Where the listing below has a line with "Bonne journée", write out exactly that line and every line after it, stopping after the line with "et je me disais".

Content starts

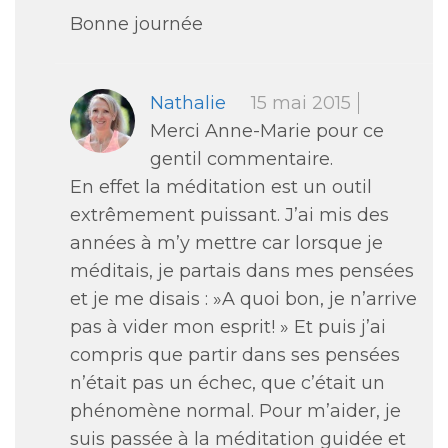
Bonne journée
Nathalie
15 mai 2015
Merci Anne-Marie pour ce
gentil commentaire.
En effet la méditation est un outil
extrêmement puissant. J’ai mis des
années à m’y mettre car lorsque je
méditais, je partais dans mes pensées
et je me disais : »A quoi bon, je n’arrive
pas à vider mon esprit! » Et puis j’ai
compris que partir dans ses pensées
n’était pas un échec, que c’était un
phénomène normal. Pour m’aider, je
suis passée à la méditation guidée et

Content ends
Content starts

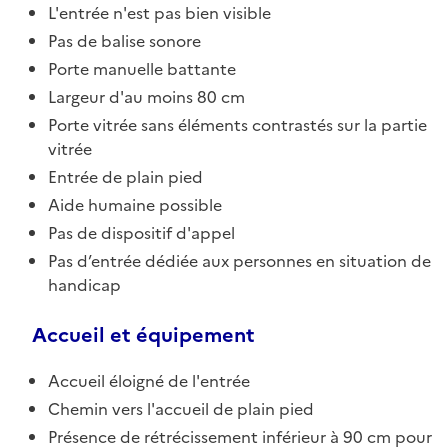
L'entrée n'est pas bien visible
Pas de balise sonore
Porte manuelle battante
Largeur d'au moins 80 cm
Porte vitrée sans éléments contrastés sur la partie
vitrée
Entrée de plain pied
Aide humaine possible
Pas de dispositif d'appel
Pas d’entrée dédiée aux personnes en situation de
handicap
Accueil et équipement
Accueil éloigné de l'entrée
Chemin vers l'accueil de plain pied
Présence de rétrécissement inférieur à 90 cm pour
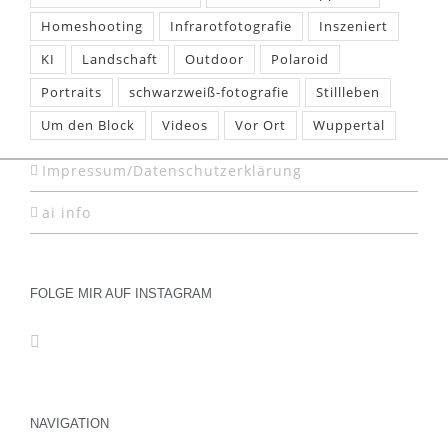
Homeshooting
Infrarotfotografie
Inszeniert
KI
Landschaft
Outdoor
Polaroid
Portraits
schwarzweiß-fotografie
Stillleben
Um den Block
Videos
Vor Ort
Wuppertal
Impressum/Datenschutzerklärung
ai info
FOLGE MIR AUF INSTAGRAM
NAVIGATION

Content ends

_Response area_
Bonne journée
Nathalie
15 mai 2015
Merci Anne-Marie pour ce
gentil commentaire.
En effet la méditation est un outil
extrêmement puissant. J’ai mis des
années à m’y mettre car lorsque je
méditais, je partais dans mes pensées
et je me disais : »A quoi bon, je n’arrive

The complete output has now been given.